L'Etat, le gouvernement Hollande et les socialistes - pires que des bandits de grands chemins.

Publié le 26 Décembre 2012

Hollande veut tous vous taxer, pas seulement les "riches"

Actualités Contrepoints, le Nivellement par le Haut

Hollande n'a pas pour objectif de taxer davantage les riches. Tout n'est que campagne marketing en vue de renforcer les impôts des classes moyennes et inférieures.

Par Juan Ramón Rallo, depuis l'Espagne * (Voir en note)

Lysander Spooner déclarait que l’État est pire qu'un bandit de grand chemin, car ce dernier au moins n’essaye pas de prêcher ou encore de vous convaincre qu’il vous vole "pour votre bien" : le voleur arrache votre portefeuille, après quoi il passe son chemin, alors que l’État s’installe à vos côtés pour faire de vous non seulement unesclave économique, mais surtout un esclave moral.

L’État français n'est pas seulement une institution qui reçoit chaque année plus de la moitié de tous les revenus de ses citoyens ; il tente aussi de les persuader qu’ils payent toujours trop peu et qu’il est de leur propre intérêt de soumettre leurs avoirs personnels au Trésor de la République. Il n'y a pas non plus beaucoup d’alternative : une bande organisée qui ose piller des quantités astronomiques sur le dos d’un groupe de personnes peut nécessairement faire l'objet d'une rébellion potentielle qu’elle essayera d’apaiser et de contrôler par l’endoctrinement continu et le bombardement propagandiste.

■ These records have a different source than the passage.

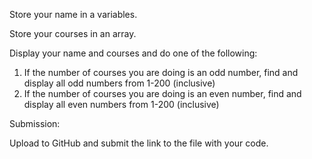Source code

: Store your name in a variables. 

Store your courses in an array. 

Display your name and courses and do one of the following: 


1. If the number of courses you are doing is an odd number, find and display all odd numbers from 1-200 (inclusive)
2. If the number of courses you are doing is an even number, find and display all even numbers from 1-200 (inclusive)

Submission: 


Upload to GitHub and submit the link to the file with your code.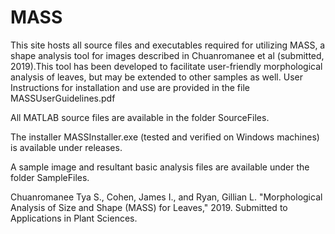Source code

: # MASS

This site hosts all source files and executables required for utilizing MASS, a shape analysis tool for images described in Chuanromanee et al (submitted, 2019).This tool has been developed to facilitate user-friendly morphological analysis of leaves, but may be extended to other samples as well. User Instructions for installation and use are provided in the file MASSUserGuidelines.pdf

All MATLAB source files are available in the folder SourceFiles.

The installer MASSInstaller.exe (tested and verified on Windows machines) is available under releases.

A sample image and resultant basic analysis files are available under the folder SampleFiles.

Chuanromanee Tya S., Cohen, James I., and Ryan, Gillian L. "Morphological Analysis of Size and Shape (MASS) for Leaves," 2019. Submitted to Applications in Plant Sciences.


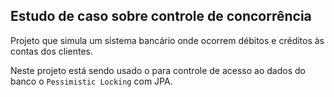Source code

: ## Estudo de caso sobre controle de concorrência

Projeto que simula um sistema bancário onde ocorrem débitos e créditos 
às contas dos clientes.

Neste projeto está sendo usado o para controle de acesso ao dados do banco 
o `Pessimistic Locking` com JPA.
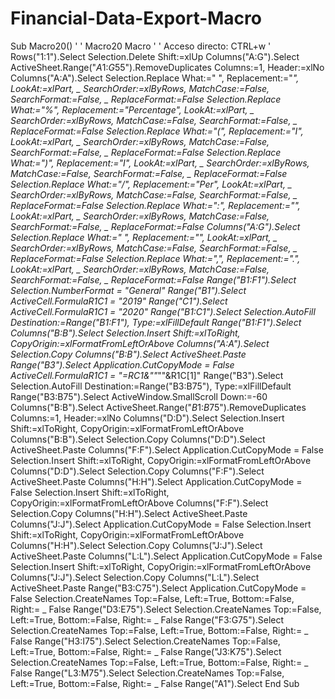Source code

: # Financial-Data-Export-Macro

Sub Macro20()
'
' Macro20 Macro
'
' Acceso directo: CTRL+w
'
    Rows("1:1").Select
    Selection.Delete Shift:=xlUp
    Columns("A:G").Select
    ActiveSheet.Range("$A$1:$G$55").RemoveDuplicates Columns:=1, Header:=xlNo
    Columns("A:A").Select
    Selection.Replace What:=" ", Replacement:="_", LookAt:=xlPart, _
        SearchOrder:=xlByRows, MatchCase:=False, SearchFormat:=False, _
        ReplaceFormat:=False
    Selection.Replace What:="%", Replacement:="Percentage", LookAt:=xlPart, _
        SearchOrder:=xlByRows, MatchCase:=False, SearchFormat:=False, _
        ReplaceFormat:=False
    Selection.Replace What:="(", Replacement:="I", LookAt:=xlPart, _
        SearchOrder:=xlByRows, MatchCase:=False, SearchFormat:=False, _
        ReplaceFormat:=False
    Selection.Replace What:=")", Replacement:="I", LookAt:=xlPart, _
        SearchOrder:=xlByRows, MatchCase:=False, SearchFormat:=False, _
        ReplaceFormat:=False
    Selection.Replace What:="/", Replacement:="Per", LookAt:=xlPart, _
        SearchOrder:=xlByRows, MatchCase:=False, SearchFormat:=False, _
        ReplaceFormat:=False
    Selection.Replace What:=":", Replacement:="", LookAt:=xlPart, _
        SearchOrder:=xlByRows, MatchCase:=False, SearchFormat:=False, _
        ReplaceFormat:=False
    Columns("A:G").Select
    Selection.Replace What:=" ", Replacement:="", LookAt:=xlPart, _
        SearchOrder:=xlByRows, MatchCase:=False, SearchFormat:=False, _
        ReplaceFormat:=False
    Selection.Replace What:=",", Replacement:=".", LookAt:=xlPart, _
        SearchOrder:=xlByRows, MatchCase:=False, SearchFormat:=False, _
        ReplaceFormat:=False
    Range("B1:F1").Select
    Selection.NumberFormat = "General"
    Range("B1").Select
    ActiveCell.FormulaR1C1 = "2019"
    Range("C1").Select
    ActiveCell.FormulaR1C1 = "2020"
    Range("B1:C1").Select
    Selection.AutoFill Destination:=Range("B1:F1"), Type:=xlFillDefault
    Range("B1:F1").Select
    Columns("B:B").Select
    Selection.Insert Shift:=xlToRight, CopyOrigin:=xlFormatFromLeftOrAbove
    Columns("A:A").Select
    Selection.Copy
    Columns("B:B").Select
    ActiveSheet.Paste
    Range("B3").Select
    Application.CutCopyMode = False
    ActiveCell.FormulaR1C1 = "=RC1&""_""&R1C[1]"
    Range("B3").Select
    Selection.AutoFill Destination:=Range("B3:B75"), Type:=xlFillDefault
    Range("B3:B75").Select
    ActiveWindow.SmallScroll Down:=-60
    Columns("B:B").Select
    ActiveSheet.Range("$B$1:$B$75").RemoveDuplicates Columns:=1, Header:=xlNo
    Columns("D:D").Select
    Selection.Insert Shift:=xlToRight, CopyOrigin:=xlFormatFromLeftOrAbove
    Columns("B:B").Select
    Selection.Copy
    Columns("D:D").Select
    ActiveSheet.Paste
    Columns("F:F").Select
    Application.CutCopyMode = False
    Selection.Insert Shift:=xlToRight, CopyOrigin:=xlFormatFromLeftOrAbove
    Columns("D:D").Select
    Selection.Copy
    Columns("F:F").Select
    ActiveSheet.Paste
    Columns("H:H").Select
    Application.CutCopyMode = False
    Selection.Insert Shift:=xlToRight, CopyOrigin:=xlFormatFromLeftOrAbove
    Columns("F:F").Select
    Selection.Copy
    Columns("H:H").Select
    ActiveSheet.Paste
    Columns("J:J").Select
    Application.CutCopyMode = False
    Selection.Insert Shift:=xlToRight, CopyOrigin:=xlFormatFromLeftOrAbove
    Columns("H:H").Select
    Selection.Copy
    Columns("J:J").Select
    ActiveSheet.Paste
    Columns("L:L").Select
    Application.CutCopyMode = False
    Selection.Insert Shift:=xlToRight, CopyOrigin:=xlFormatFromLeftOrAbove
    Columns("J:J").Select
    Selection.Copy
    Columns("L:L").Select
    ActiveSheet.Paste
    Range("B3:C75").Select
    Application.CutCopyMode = False
    Selection.CreateNames Top:=False, Left:=True, Bottom:=False, Right:= _
        False
    Range("D3:E75").Select
    Selection.CreateNames Top:=False, Left:=True, Bottom:=False, Right:= _
        False
    Range("F3:G75").Select
    Selection.CreateNames Top:=False, Left:=True, Bottom:=False, Right:= _
        False
    Range("H3:I75").Select
    Selection.CreateNames Top:=False, Left:=True, Bottom:=False, Right:= _
        False
    Range("J3:K75").Select
    Selection.CreateNames Top:=False, Left:=True, Bottom:=False, Right:= _
        False
    Range("L3:M75").Select
    Selection.CreateNames Top:=False, Left:=True, Bottom:=False, Right:= _
        False
    Range("A1").Select
End Sub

C’est à cette fin que se met en place la célèbre offensive fiscale d’Hollande pour que les revenus de plus d'un million d'euros puissent être soumis à un taux marginal d’imposition de 75%. L’objectif, contrairement à ce que certains veulent faire croire, n'est pas d'augmenter les revenus de l’État français, puisque le résultat de la collecte de cet impôt est somme toute assez modeste, mais de tempérer les esprits des classes moyennes qui sont, elles, soumises à un régime fiscal aussi envahissant qu'étouffant. En d'autres termes, l'objectif de l’offensive fiscale d’Hollande est de rendre plus digeste à la majorité des Français aux revenus modestes la rapine fiscale auquel il les soumet – ceux qui représentent le véritable puits qui alimente le ministère des finances. Et cela en leur jetant en offrande sacrificielle la dépouille de quelques riches. Fondamentalement, il ne s'agit pas d'une taxe sur les riches, mais d’une campagne de marketing visant à renforcer les prélèvements fiscaux des classes moyennes et inférieures.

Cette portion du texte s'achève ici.